Lindgren, an internationally recognized photographer, discussed his photographs of William Faulkner's native Mississippi when his exhibit opened Sunday in Southeast Missouri State University's Kent Library.
"There are no people in my photographs," Lindgren said. "I can show desolation and look for the neutrality you have without people in the foreground.
"In the absence of people, you can show the building which would normally be in the background of a family picture by itself, with no change; just as a moment in time," he said. "Yet, underneath the still photograph there exists a static feeling like something will soon take place."
Lindgren's travelling portfolio of 20 prints, entitled "Passing Shadows: Photographs of Faulkner's Yoknapatawpha," is being sponsored by the Center for Faulkner Studies and will be displayed through April 30.
Originally from Virginia, Lindgren now makes his home in Courtland, Miss., and lectures on photography at the University of Mississippi. He holds bachelor's and master's degrees from the University of Mississippi and has studied at the College of Preceptors in Essex, England.
He has been a professional photographer since 1976.
Lindgren's landscape photographs of Northern Mississippi, the setting of William Faulkner's fictional Yoknapatawpha, have been exhibited throughout the United States and in several foreign countries.
Lindgren admits that he is, in a sense, much like the author whose stories he brings to life.
"We are real homebodies," Lindgren said of he and his wife. "We usually stay within a 300-400-mile radius of our home."
Faulkner himself was a loner a homebody who left the family estate and made an effort to change the spelling of his last name.
"There was much resentment between Faulkner and his family," Lindgren said. "If one saw the other coming, they would cross the street and pass on the other side."
Lindgren has photographed the home of Faulkner, and the one which he defiantly left at an early age. When Faulkner's mother died, the family home was acquired by the University of Mississippi.
In his photographs, Linden works to immortalize the Mississippi countryside Faulkner made famous. Photographs of log houses, wooden fences, unkempt Magnolia trees, each representing the splendor and dying traditions of the Old South.
"Some scenes are suspended at mid-afternoon for decades while others burst back to life in a minute or two," Lindgren said of his work. "Doors are propped half-open; parking lots are empty. Smoke rises from an untended garbage can.

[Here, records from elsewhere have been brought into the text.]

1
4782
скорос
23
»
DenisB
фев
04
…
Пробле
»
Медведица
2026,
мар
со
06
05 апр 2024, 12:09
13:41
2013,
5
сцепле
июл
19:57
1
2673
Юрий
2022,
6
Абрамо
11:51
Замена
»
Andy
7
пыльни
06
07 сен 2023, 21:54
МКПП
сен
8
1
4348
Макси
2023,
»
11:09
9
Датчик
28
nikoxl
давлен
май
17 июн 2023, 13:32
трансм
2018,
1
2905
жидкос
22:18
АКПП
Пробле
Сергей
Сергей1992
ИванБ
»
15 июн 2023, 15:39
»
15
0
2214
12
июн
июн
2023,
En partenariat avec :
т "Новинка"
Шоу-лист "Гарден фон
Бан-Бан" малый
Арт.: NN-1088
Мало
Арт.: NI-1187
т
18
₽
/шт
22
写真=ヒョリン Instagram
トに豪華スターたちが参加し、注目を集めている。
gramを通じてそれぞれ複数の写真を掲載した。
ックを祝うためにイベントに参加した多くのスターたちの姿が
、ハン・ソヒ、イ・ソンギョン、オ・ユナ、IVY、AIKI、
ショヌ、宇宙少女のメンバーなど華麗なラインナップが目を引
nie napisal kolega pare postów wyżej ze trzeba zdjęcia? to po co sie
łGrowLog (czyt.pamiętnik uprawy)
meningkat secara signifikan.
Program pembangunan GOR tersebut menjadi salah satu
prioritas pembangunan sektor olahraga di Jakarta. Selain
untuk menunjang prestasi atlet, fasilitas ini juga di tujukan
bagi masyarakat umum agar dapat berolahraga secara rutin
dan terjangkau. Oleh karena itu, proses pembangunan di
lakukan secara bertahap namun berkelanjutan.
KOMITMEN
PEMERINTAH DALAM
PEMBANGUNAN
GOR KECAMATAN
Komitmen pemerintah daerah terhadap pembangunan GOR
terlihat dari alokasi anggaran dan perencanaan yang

"This South has an indisputable timeless quality about it," he continued. "A vine-smothered barn, a brightly painted Volkswagon bus, a glistening-white courthouse or a bay mare flipping her tail occupy a single moment."
Lindgren preserves such fleeting moments for antiquity, dating and signing each one, putting the photograph in context of a time-line continuum.
"Languid Sunday afternoons give way to frantic weekday activity," Lindgren said. "Yesterday's barnyard turns into today's three-bedroom brick home and another moment is gone. Unless, of course, a camera is there to record it.
"My photographs are artistic and documentary of the South," he said.
One of photographs in the exhibit is that of a brightly painted Ford van, with colorful swirls, the silhouette of a beautiful woman and a tell-tale Highway 61 road sign emblazoned on the door.
"The `Oxford Magic Bus' depicts the blues (music) of Tennessee," Lindgren said. "Highway 61 leads to Blues Alley; the colors show the temperamental nature of the music it's a psychological message of a historical thing."
One of Lindgren's most moving photographs, "The Homestead," is of a dilapidated old home, windows broken out, yard overgrown in brambles, with an ancient, wood-paneled family car moored without wheels in the front lawn.
"When I first saw this house, I could picture children running around the yard, the family dressing up to go to church in the car, the vitality and life the home once fostered," he said. "But over time the disarray and decay set in.
"I took this photograph three weeks before they tore the house down."
Lindgren and his wife planned to head home to Mississippi after Sunday's showing of the collection. But they did not leave before imparting kind words on the people of Cape Girardeau.
"I've been everywhere I even lived in England for three years," Lindgren said. "But I have never encountered people as friendly and open as the people of Cape Girardeau have been to us."